◆ **DOCUMENT TEXT**
**********

Weblogs Forum - Automatically Synchronize Your Site

Articles |
News |
Weblogs |
Books |
Forums

Artima Forums | Articles | Weblogs | Java Answers | News

Sponsored Link •

Weblogs Forum
Automatically Synchronize Your Site

7 replies on 1 page. Most recent reply: Apr 27, 2007 5:36 PM by Bruce Eckel

Welcome Guest
Sign In

Back to Topic List

Reply to this Topic

Search Forum

Threaded View


Previous Topic		Next Topic

Flat View: This topic has 7 replies on 1 page

Bruce Eckel

Posts: 875
Nickname: beckel
Registered: Jun, 2003

Automatically Synchronize Your Site (View in Weblogs)

Posted: Apr 27, 2007 5:36 PM

Summary
The most interesting part of this is not the tool -- although that was fun to create -- but the process of letting go that allowed me to build it.

Backstory: I started using Zope many years ago. I've slowly discovered that Zope is great, amazing, spectacular, as long as you live and breathe Zope (it's especially good for big, industrial-strength, powerful customized sites). But Zope pretty much reinvents the world, so if a web site is something that you do casually on the side, the Zope world is going to look different than your normal world. So you forget the Zope world every time, and either have to relearn it when you come back, or end up just using the bare bones basics of Zope. That's what I did.

As an example: the most trivial and basic thing you could want to do, take the fields in an input form and store them: Very nontrivial in Zope. Using raw Python, PHP, Perl, on your server: fairly trivial.

**********

Reproduce the forum post word for word from "Posted: Apr 27, 2007" to "what I did.". Rely only on the forum post above.

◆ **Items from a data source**
**********

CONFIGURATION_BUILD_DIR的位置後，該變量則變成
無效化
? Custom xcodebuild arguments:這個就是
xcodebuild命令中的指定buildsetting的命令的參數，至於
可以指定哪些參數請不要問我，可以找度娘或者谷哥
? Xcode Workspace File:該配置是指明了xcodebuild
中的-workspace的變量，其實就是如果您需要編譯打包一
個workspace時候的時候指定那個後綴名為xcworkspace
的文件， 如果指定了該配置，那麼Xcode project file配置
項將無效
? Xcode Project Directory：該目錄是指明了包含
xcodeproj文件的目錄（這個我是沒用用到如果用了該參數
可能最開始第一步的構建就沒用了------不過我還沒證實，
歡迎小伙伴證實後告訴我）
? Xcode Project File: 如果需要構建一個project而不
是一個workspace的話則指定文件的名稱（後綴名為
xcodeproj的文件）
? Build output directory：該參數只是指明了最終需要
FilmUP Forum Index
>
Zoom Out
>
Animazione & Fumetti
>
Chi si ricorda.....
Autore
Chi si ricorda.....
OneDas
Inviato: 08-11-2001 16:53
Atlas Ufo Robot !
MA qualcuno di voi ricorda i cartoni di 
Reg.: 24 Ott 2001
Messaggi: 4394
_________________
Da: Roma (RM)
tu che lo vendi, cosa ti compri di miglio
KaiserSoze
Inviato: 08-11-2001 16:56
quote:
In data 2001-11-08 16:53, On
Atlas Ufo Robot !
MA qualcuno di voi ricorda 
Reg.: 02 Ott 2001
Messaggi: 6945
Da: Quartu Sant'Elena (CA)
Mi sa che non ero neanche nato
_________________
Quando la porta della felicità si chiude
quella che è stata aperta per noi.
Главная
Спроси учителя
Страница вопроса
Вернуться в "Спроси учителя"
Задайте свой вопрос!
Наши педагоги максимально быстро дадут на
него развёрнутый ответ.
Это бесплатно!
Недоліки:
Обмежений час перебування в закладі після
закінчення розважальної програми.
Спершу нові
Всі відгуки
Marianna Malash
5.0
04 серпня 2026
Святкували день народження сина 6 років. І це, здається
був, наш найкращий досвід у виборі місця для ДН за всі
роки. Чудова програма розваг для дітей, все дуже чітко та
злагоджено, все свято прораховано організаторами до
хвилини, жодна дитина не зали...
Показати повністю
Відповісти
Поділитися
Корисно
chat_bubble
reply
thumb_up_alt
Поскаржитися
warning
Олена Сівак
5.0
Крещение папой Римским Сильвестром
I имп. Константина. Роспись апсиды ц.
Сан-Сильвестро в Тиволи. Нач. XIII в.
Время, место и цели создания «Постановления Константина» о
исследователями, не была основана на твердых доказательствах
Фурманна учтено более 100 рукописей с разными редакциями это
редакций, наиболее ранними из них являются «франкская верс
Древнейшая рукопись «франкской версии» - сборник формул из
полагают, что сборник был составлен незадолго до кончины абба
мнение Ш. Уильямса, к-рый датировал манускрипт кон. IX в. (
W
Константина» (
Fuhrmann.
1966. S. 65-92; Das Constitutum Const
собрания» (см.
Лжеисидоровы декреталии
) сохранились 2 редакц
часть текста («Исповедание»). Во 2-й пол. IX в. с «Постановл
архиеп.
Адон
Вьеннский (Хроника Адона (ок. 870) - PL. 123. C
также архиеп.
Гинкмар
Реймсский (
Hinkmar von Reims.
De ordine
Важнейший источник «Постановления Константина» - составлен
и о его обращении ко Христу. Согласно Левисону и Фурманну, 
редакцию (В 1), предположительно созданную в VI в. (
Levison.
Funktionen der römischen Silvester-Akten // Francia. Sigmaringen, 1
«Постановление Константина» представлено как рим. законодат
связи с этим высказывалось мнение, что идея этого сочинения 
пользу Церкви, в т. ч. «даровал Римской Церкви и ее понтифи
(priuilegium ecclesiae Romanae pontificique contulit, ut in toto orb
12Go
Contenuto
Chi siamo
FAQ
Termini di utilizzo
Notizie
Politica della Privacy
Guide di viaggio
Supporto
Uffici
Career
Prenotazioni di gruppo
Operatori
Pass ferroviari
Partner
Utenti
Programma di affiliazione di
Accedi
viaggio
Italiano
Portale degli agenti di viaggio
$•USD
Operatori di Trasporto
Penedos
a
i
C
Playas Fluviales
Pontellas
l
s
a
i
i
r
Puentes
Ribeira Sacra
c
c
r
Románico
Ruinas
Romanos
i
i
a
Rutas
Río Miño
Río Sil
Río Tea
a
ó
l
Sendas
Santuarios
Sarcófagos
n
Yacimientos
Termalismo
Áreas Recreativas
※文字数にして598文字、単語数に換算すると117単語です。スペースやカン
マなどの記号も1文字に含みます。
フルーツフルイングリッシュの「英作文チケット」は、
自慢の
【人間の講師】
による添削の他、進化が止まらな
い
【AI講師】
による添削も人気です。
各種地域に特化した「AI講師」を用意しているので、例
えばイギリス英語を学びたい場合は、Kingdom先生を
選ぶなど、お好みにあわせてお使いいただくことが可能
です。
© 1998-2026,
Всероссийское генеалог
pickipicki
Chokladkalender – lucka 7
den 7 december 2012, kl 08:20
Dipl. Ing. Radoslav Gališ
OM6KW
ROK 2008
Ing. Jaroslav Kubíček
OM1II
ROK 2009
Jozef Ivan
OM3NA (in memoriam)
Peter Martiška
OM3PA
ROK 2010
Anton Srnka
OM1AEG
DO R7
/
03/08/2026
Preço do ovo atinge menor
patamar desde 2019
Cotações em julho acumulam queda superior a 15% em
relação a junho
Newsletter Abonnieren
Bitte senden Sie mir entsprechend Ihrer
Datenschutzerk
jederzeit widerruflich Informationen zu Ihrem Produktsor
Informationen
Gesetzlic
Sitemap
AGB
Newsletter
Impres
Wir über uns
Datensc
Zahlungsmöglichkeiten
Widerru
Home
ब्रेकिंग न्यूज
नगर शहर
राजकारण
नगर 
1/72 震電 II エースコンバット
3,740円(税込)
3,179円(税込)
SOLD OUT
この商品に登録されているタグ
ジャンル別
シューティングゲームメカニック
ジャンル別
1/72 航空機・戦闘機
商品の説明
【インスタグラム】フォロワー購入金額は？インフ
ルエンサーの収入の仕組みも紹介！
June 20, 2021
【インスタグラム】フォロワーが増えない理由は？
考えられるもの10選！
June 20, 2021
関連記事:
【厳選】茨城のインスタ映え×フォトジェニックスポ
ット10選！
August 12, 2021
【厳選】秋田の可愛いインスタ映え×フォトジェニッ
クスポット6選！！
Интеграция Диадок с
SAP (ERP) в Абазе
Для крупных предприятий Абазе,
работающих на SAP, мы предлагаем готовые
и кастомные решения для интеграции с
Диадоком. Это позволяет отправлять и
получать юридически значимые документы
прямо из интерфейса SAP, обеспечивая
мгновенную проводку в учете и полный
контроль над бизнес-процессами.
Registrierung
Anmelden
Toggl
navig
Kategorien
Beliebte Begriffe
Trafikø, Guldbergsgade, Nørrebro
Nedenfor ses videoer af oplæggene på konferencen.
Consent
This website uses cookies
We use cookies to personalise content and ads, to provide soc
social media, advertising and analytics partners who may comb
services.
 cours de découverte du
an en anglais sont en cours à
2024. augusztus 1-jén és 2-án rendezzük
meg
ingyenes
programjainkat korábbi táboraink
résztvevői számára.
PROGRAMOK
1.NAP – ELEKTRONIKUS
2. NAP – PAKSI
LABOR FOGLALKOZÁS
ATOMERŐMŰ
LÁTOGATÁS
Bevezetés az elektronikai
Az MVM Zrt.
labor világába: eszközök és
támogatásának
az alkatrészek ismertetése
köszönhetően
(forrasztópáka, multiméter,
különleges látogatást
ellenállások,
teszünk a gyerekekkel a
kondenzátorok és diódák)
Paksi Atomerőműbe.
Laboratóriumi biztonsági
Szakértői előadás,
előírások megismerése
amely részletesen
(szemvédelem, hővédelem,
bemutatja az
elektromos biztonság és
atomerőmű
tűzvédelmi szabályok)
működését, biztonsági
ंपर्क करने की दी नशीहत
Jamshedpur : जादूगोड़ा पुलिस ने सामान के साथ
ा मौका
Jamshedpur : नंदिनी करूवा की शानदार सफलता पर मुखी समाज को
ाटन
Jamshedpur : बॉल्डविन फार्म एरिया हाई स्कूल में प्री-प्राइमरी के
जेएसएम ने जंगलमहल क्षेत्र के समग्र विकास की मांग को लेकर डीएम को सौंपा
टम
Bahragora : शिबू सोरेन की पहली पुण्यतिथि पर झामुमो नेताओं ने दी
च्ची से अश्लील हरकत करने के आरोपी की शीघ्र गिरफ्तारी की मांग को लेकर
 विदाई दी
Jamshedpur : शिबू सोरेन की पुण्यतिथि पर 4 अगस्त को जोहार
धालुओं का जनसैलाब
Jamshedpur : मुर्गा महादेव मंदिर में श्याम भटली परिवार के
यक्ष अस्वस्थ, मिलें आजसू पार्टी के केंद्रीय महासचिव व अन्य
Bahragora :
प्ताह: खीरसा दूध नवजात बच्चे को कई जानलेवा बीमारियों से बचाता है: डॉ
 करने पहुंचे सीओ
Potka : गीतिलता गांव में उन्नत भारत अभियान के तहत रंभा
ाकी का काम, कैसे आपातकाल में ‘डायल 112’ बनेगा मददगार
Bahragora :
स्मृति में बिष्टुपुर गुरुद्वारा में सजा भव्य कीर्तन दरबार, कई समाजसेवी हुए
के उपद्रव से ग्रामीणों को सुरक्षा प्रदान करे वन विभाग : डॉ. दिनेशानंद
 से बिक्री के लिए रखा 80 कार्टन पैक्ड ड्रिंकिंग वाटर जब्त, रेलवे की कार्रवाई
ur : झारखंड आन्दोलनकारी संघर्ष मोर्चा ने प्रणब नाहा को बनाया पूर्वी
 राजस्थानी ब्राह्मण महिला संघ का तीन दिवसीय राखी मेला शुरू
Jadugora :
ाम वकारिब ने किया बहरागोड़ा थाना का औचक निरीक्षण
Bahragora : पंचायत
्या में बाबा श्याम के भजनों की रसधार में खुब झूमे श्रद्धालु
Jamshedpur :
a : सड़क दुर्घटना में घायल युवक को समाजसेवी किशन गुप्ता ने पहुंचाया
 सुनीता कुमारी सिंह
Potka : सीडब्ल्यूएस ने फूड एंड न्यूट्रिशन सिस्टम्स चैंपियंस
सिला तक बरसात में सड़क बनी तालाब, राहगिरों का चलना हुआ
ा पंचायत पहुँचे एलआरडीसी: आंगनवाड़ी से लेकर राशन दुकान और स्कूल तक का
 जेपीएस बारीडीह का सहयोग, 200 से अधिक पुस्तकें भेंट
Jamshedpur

**********

◆ **SOLUTION TO THE EXERCISE**
Posted: Apr 27, 2007 5:36 PM

Summary
The most interesting part of this is not the tool -- although that was fun to create -- but the process of letting go that allowed me to build it.

Backstory: I started using Zope many years ago. I've slowly discovered that Zope is great, amazing, spectacular, as long as you live and breathe Zope (it's especially good for big, industrial-strength, powerful customized sites). But Zope pretty much reinvents the world, so if a web site is something that you do casually on the side, the Zope world is going to look different than your normal world. So you forget the Zope world every time, and either have to relearn it when you come back, or end up just using the bare bones basics of Zope. That's what I did.